The seeds for this match had been continuously sown by the WWE for decades. In an industry built on hyperbolic theatrics, no piece of theater was more iconic than The Undertaker’s overwhelming, multimedia entrance into the ring. Cued by the darkening of arena lights and the ominous intoning of a bell, Mark Calaway of Houston is wordlessly and totally transformed into The Undertaker, hailing from Death Valley:

On the one hand The Undertaker’s introduction is a lot of trouble to go through for a scripted exhibition that will culminate a single three-second pin. On the other hand, this introduction represents the most essential thing about wrestling, the thing that inspires such loyalty from wrestling fans—and it’s clear that the long-term, carefully modulated “character building” accomplished by such introductions is a key ingredient in the spell that the WWE casts on its audience. The introduction establishes of a setting where it is safe for us to suspend our disbelief, to momentarily stow our jaded knowledge that everything in the ring is myth.

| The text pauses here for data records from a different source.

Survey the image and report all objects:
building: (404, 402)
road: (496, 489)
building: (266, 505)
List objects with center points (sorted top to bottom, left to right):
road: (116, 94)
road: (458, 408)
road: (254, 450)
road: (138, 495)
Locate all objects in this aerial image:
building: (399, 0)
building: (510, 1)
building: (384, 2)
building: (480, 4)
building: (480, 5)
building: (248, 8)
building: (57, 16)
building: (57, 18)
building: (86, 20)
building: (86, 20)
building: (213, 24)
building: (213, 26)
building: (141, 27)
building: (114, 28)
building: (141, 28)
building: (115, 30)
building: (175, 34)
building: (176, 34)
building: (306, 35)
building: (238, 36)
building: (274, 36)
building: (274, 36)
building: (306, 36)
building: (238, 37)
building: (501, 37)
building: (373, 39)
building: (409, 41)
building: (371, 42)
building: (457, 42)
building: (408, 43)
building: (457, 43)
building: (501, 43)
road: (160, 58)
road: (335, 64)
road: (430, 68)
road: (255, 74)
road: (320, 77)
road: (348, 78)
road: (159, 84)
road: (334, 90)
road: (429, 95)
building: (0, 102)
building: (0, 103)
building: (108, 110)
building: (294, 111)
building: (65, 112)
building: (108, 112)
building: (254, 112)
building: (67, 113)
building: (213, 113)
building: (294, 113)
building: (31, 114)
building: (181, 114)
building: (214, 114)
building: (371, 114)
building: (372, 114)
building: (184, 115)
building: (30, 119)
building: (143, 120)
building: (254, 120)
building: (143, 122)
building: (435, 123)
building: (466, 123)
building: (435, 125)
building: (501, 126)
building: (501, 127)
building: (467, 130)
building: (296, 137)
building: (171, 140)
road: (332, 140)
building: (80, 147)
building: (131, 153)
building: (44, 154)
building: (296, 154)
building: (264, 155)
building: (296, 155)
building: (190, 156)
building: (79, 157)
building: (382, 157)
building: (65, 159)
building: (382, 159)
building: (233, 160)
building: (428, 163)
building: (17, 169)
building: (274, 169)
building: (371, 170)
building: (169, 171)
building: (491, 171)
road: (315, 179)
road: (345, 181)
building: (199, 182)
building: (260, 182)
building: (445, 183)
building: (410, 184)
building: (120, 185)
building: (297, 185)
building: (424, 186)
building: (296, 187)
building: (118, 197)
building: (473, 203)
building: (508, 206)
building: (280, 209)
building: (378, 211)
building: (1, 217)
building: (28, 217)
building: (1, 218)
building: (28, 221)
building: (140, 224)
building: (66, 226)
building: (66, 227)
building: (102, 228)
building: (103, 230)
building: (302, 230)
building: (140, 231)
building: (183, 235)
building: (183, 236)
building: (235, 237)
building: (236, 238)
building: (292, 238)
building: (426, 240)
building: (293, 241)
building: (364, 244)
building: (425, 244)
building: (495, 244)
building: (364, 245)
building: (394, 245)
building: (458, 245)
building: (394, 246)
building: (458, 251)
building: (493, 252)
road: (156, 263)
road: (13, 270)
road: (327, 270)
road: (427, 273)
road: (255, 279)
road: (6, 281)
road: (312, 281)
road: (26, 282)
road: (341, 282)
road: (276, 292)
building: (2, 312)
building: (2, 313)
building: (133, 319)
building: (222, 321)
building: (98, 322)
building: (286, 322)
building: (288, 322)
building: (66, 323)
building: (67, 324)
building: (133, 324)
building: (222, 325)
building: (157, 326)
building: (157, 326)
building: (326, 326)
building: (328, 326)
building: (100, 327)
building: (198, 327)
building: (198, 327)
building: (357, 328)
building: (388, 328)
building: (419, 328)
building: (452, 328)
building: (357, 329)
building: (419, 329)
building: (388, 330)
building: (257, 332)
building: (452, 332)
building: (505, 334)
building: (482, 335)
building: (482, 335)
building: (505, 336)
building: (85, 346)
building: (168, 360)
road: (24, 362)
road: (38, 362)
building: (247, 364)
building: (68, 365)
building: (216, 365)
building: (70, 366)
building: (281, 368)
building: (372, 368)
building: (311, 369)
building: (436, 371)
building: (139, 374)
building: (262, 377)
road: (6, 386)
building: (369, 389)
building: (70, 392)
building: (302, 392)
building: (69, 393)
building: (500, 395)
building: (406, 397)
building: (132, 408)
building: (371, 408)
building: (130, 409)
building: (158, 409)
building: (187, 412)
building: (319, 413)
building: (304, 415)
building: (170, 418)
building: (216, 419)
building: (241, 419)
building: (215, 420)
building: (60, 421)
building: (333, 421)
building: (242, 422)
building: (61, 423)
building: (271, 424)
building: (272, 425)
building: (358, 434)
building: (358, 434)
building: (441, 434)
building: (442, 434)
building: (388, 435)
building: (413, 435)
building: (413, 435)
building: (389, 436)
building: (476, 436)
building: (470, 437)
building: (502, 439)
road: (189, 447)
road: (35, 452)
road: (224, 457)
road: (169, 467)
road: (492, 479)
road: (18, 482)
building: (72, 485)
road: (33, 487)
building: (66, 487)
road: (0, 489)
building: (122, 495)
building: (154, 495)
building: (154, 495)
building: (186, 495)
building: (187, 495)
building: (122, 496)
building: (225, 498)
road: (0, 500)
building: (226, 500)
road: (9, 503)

And so once more I am surprised by wrestling. I’m surprised because I’m slowly, surely feeling myself get hooked in by the WWE’s biggest stars of 2014, increasingly satisfied by the chokeholds and insults and folding chairs to the noggin that they distribute to one another, live on TV. I’m surprised because the spell that wrestling casts on its audiences turns out, ultimately, to be the same exact spell that all good fiction casts on its audience.